The Washington Independent is reporting today that Secretary of Defense Robert Gates will relax the enforcement of the Don’t Ask, Don’t Tell policy that bars openly gay men and women from serving in the military. Already, legislators in Washington D.C. are working on plans to eliminate the program.
As TWI reports:
He will announce changes to the way the current law is being enforced that make it more difficult to begin investigations and kick people out,” said a defense source who would not speak for the record ahead of Gates’s announcement. Spokesman Geoff Morrell hinted in his briefing yesterday that Gates would make some changes, but did not specify any.

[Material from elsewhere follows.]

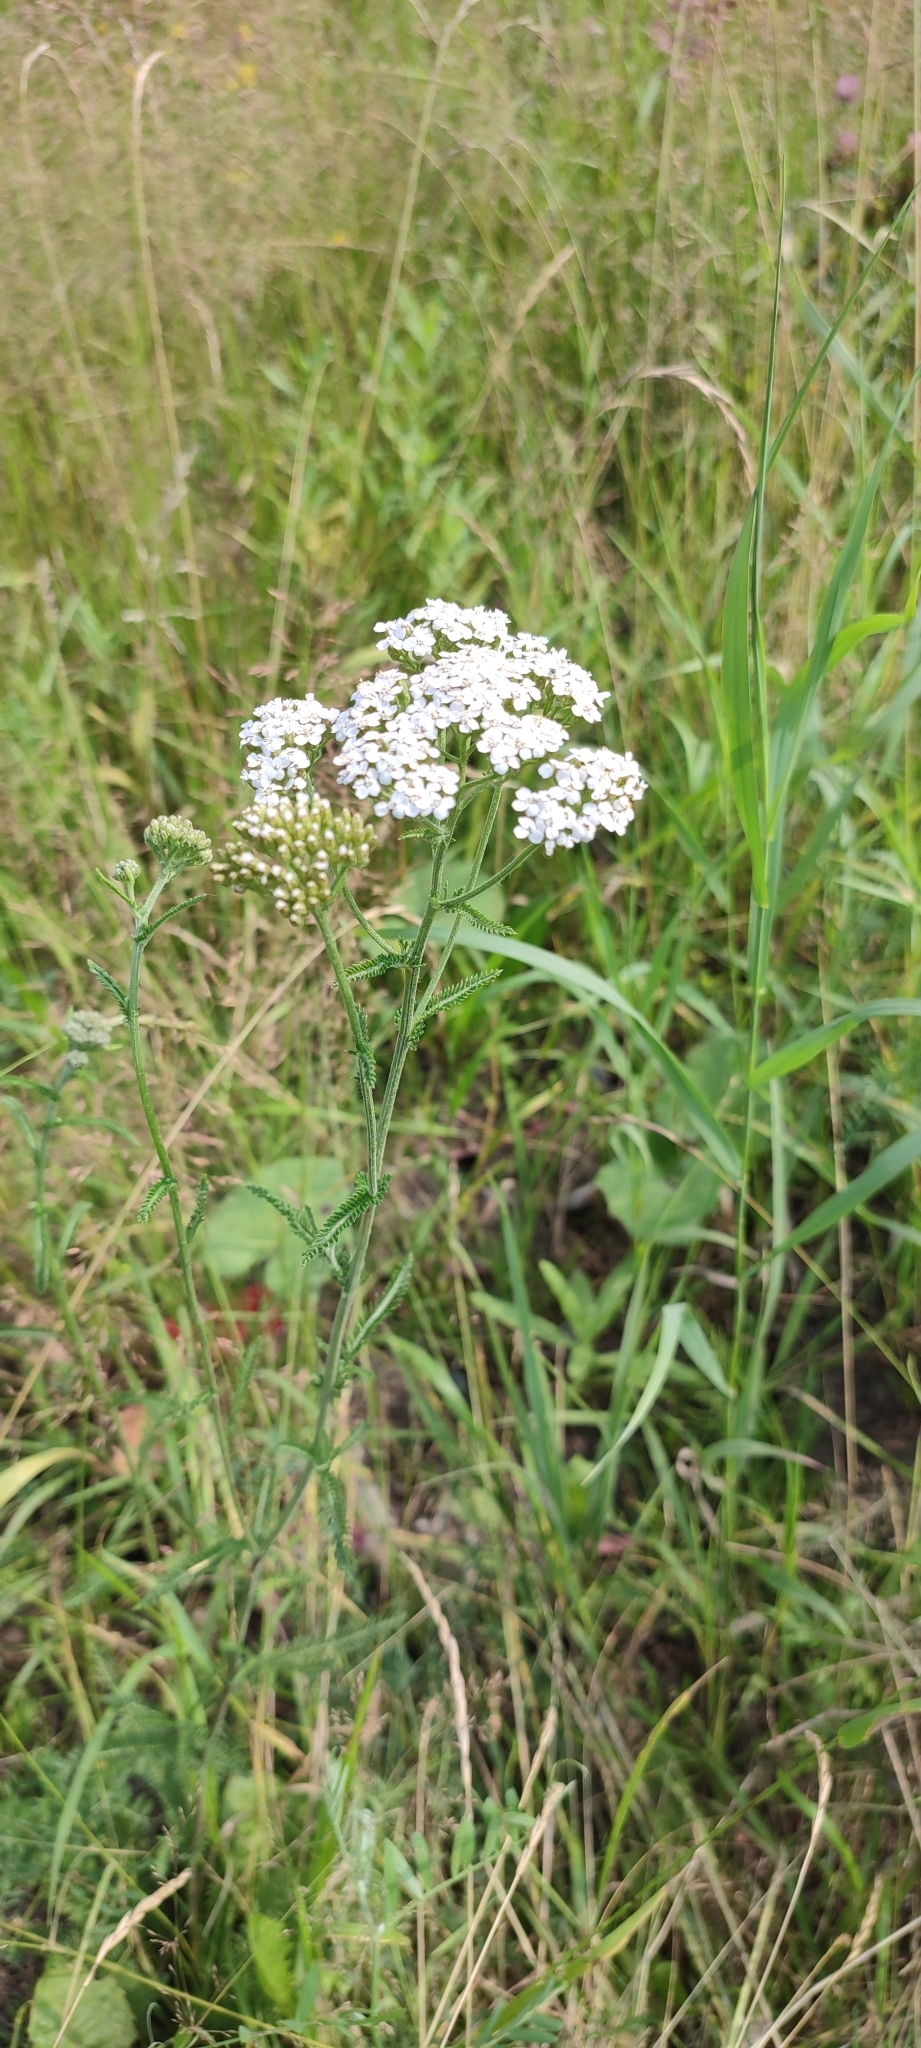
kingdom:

Gates has speculated for at least a year that he was considering unilateral steps, ahead of a congressional repeal, to ease the burden “Don’t Ask, Don’t Tell” places on gay servicemembers. Civil-rights groups have urged him to take such steps, particularly on the process for beginning investigations of servicemembers’ sexual orientation that can drive people out of the military. It’s not clear yet when this week Gates will make the announcement, nor is it clear yet just how enforcement will change. But those who worried that there would be no movement on “Don’t Ask Don’t Tell” in 2010 while the study commences, despite President Obama’s call for repeal this year in his State of the Union, can probably take heart.
Both New Mexico Senators, Tom Udall and Jeff Bingaman, back legislation to end the program, as do Representatives Martin Heinrich and Ben Ray Lujan. All are Democrats.